Required action: Copy the listing below verbatim, starting at the line with "Use 6 decimals for R, t and distortion and" and ending at the line with "dist [-0.000282, -0.000057]", both lines included.

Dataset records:
※
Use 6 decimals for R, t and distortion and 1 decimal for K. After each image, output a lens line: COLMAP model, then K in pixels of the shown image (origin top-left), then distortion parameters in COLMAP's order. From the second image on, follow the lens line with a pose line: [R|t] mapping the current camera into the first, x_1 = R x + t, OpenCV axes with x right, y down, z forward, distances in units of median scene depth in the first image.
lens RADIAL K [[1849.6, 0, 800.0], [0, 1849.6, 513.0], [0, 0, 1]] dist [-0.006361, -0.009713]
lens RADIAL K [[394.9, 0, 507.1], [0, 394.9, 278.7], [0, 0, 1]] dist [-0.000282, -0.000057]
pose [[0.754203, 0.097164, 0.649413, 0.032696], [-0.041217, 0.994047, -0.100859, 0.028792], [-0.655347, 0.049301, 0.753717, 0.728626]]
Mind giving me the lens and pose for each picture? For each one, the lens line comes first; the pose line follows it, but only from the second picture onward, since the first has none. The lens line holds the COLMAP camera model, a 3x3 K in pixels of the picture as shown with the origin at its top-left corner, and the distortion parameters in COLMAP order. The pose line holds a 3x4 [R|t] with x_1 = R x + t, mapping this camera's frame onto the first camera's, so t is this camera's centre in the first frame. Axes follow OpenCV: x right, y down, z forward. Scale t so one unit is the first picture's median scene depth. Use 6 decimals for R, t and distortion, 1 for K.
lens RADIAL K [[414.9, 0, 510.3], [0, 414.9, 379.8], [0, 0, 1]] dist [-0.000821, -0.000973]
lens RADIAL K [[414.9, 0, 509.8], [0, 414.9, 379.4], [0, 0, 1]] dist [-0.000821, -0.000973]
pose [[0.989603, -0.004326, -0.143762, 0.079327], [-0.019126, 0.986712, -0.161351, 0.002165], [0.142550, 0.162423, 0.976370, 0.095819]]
※
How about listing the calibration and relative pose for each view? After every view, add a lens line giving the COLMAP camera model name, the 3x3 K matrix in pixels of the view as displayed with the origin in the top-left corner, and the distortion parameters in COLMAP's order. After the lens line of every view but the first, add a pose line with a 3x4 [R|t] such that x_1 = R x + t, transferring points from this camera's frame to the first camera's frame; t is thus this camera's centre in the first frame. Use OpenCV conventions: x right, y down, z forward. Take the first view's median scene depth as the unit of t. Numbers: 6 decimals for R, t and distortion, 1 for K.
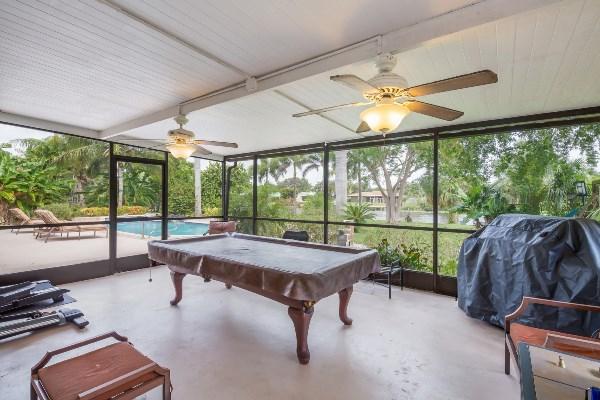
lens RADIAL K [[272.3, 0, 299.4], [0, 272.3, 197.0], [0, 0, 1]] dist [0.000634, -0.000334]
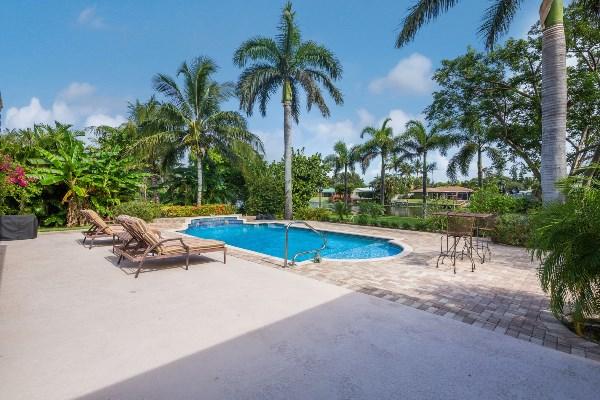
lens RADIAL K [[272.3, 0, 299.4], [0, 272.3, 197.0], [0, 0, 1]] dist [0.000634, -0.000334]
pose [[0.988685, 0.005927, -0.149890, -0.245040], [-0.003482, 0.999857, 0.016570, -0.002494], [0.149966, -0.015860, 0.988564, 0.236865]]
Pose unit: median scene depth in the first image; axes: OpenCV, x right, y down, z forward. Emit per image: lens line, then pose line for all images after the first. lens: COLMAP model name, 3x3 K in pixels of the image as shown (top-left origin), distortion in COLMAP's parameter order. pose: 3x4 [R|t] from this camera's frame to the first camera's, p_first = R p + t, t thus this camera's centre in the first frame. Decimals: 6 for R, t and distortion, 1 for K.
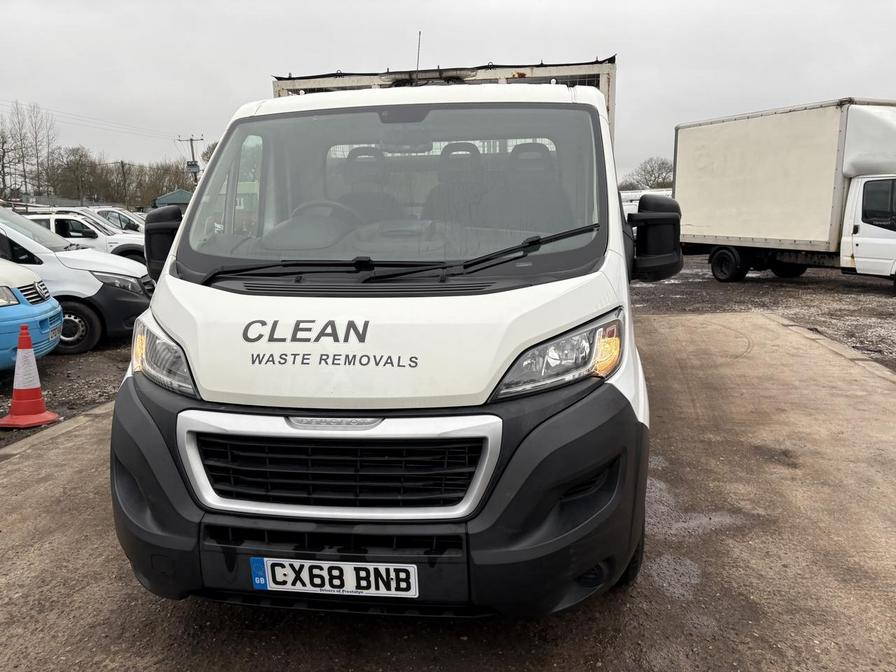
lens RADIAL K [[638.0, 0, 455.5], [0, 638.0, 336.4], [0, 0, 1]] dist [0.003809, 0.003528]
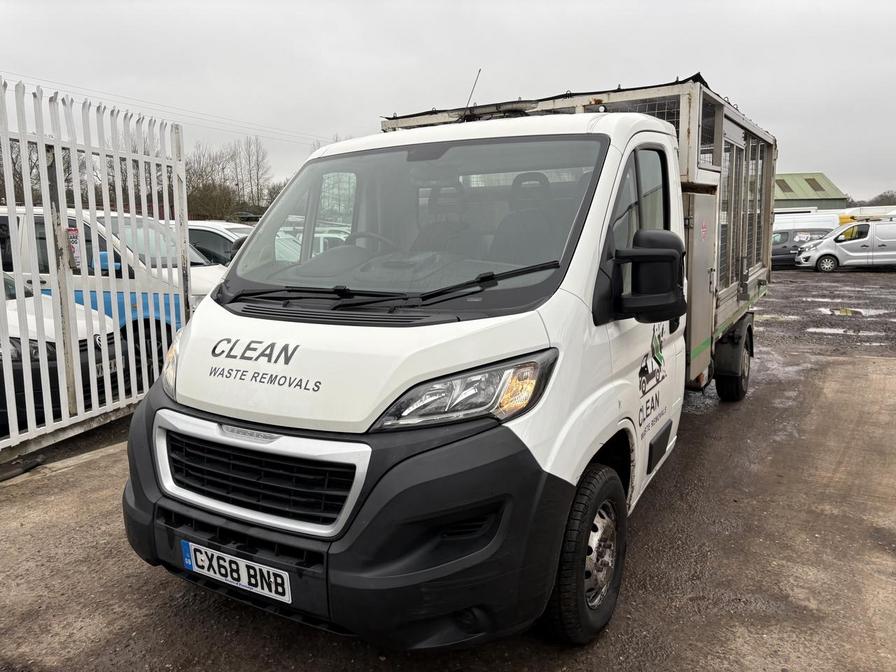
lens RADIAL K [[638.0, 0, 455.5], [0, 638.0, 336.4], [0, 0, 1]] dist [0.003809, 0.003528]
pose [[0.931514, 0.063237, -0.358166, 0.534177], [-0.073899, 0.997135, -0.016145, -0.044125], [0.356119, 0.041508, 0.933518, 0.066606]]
※
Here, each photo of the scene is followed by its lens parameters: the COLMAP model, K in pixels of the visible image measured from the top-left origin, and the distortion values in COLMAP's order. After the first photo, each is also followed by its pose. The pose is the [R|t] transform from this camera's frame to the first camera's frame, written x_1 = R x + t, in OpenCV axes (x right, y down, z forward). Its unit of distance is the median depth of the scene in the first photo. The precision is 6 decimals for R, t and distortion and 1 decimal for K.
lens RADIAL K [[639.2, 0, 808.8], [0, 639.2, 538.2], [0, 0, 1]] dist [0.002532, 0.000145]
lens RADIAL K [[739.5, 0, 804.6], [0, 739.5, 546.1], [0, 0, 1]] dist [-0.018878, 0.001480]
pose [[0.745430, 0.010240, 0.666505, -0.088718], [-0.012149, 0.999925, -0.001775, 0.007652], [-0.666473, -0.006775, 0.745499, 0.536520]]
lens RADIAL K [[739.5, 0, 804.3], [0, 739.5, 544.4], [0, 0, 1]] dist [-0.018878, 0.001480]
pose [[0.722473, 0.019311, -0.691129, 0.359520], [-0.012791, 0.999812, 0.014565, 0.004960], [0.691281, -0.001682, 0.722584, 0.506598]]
※
Answer box:
Use 6 decimals for R, t and distortion and 1 decimal for K. After each image, output a lens line: COLMAP model, then K in pixels of the shown image (origin top-left), then distortion parameters in COLMAP's order. From the second image on, follow the lens line with a pose line: [R|t] mapping the current camera into the first, x_1 = R x + t, OpenCV axes with x right, y down, z forward, distances in units of median scene depth in the first image.
lens RADIAL K [[1849.6, 0, 800.0], [0, 1849.6, 513.0], [0, 0, 1]] dist [-0.006361, -0.009713]
lens RADIAL K [[394.9, 0, 507.1], [0, 394.9, 278.7], [0, 0, 1]] dist [-0.000282, -0.000057]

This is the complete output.